Lawmakers have recently been debating whether to raise the debt ceiling, a stated limit for government spending on credit, or to establish a plan that will cut spending. The American public and investors fear that without some form of action the government will default, according to the Huffington Post.
“It’s still extremely unlikely, but it is now something that can be talked about,” said Mark Vitner, a Wells Fargo senior economist, in a recent Huffington Post report.
Congress is expected to reach an agreement by mid-summer to reduce the debt ceiling by $1 trillion and enact $3 trillion in cuts over the next 10 years, according to the Fiscal Times. Many are skeptical that congress will solve the problem, but cuts across the board, scheduled debt reductions and action, rather than conjecture, are what will produce results.
“If you were in that room [the capitol], you’d see the seriousness of purpose and the degree to which people are going line by line,” said Gene Sperling, the president’s chief economic advisor, at the recent Peterson Foundation summit. “[Congress] is having serious discussions and serious proposals.”
On May 16, the government reached its debt ceiling mark of $14.294 trillion, but Congress and Treasury Secretary Timothy F. Geithner took what they called, “extraordinary measures,” by temporarily raising the debt limit ceiling and cutting investments for retirement and disability of federal civilian employees, according to the New York Times.
As bi-partisan deliberations continue, conservatives look to cut spending and liberals ponder the same, but through different means. Public investors have been buying as much insurance as possible. They’ve purchased twice the amount investors had at this point last year, according to the Huffington Post.
While American investors continue to express nervousness about the market, foreign investors have also lost confidence. On Thursday, the Federal Reserve watched as the foreign account investors dropped to a four-year low. Purchasers of the U.S’s debt are flocking to pull out of their investments.

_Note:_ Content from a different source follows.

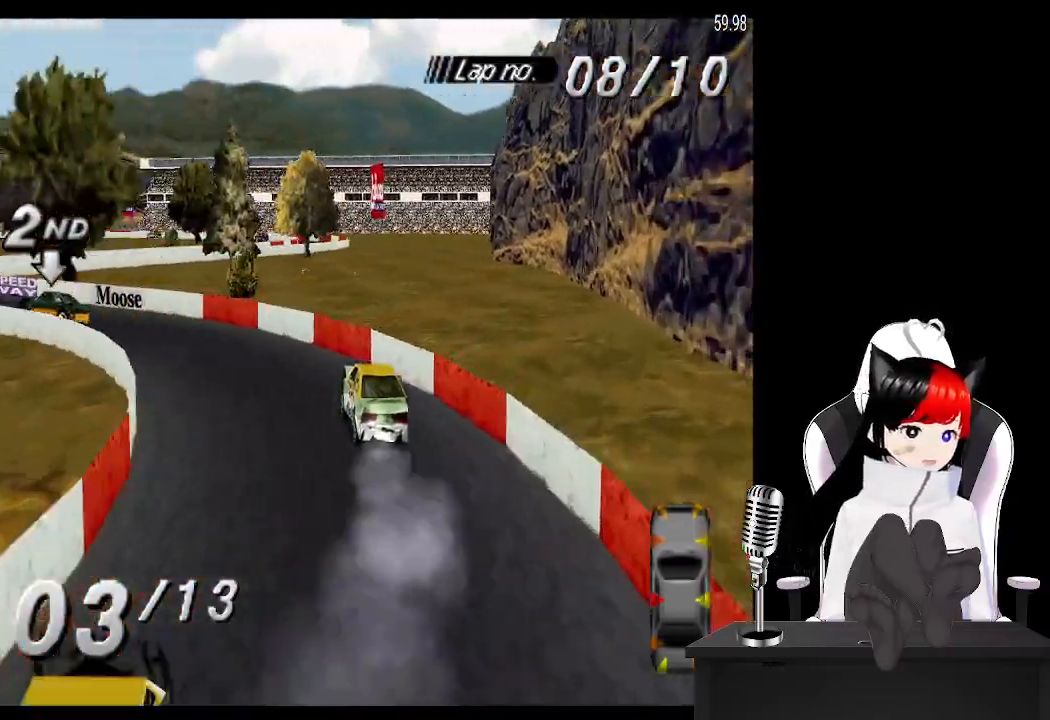
{"buttons": ["CROSS"], "left_stick": "center", "button_events": [[133, "DPAD_LEFT", "down"], [400, "DPAD_LEFT", "up"]]}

What does this mean for students?
The current outstanding student loan debt is $875 billion dollars, and the average interest rate is close to 7 percent, according to the United States department of education. This debt is a threat to the U.S. economy, because based on the recent data, the debt could easily lead to default, which could temporarily foreclose the government, according to the International Business Times.
In 2010, the student default rate on federal loans was up by 0.2 percent at 8.9 percent. Out of 3.7 million borrowers, there will 327,669 students who will default on current loans this year, according to The Chronicle of Higher Education.
In Mary Pilon’s Wall Street Journal Blog, the Juggle, she says that students are facing an intense struggle as the economy recovers from a recession and big businesses are being bailed out. As the focus continues to be on the deficit, the belief is that ignoring student loans will lead to disaster in the future. The students that are taking out loans to pay for college will be paying off and suffering the government cuts in the future when the deficit could be prospectively worse, unless Congress takes action soon.
It’s likely that the best way to approach the situation is not as a problem with one answer. Only the future will tell what is going to happen next. Education, which prepares students for a life, is a heavy burden in this debt-laden economy. However, as the job market becomes fierce, it may also be the deciding factor in what kind of life one will have.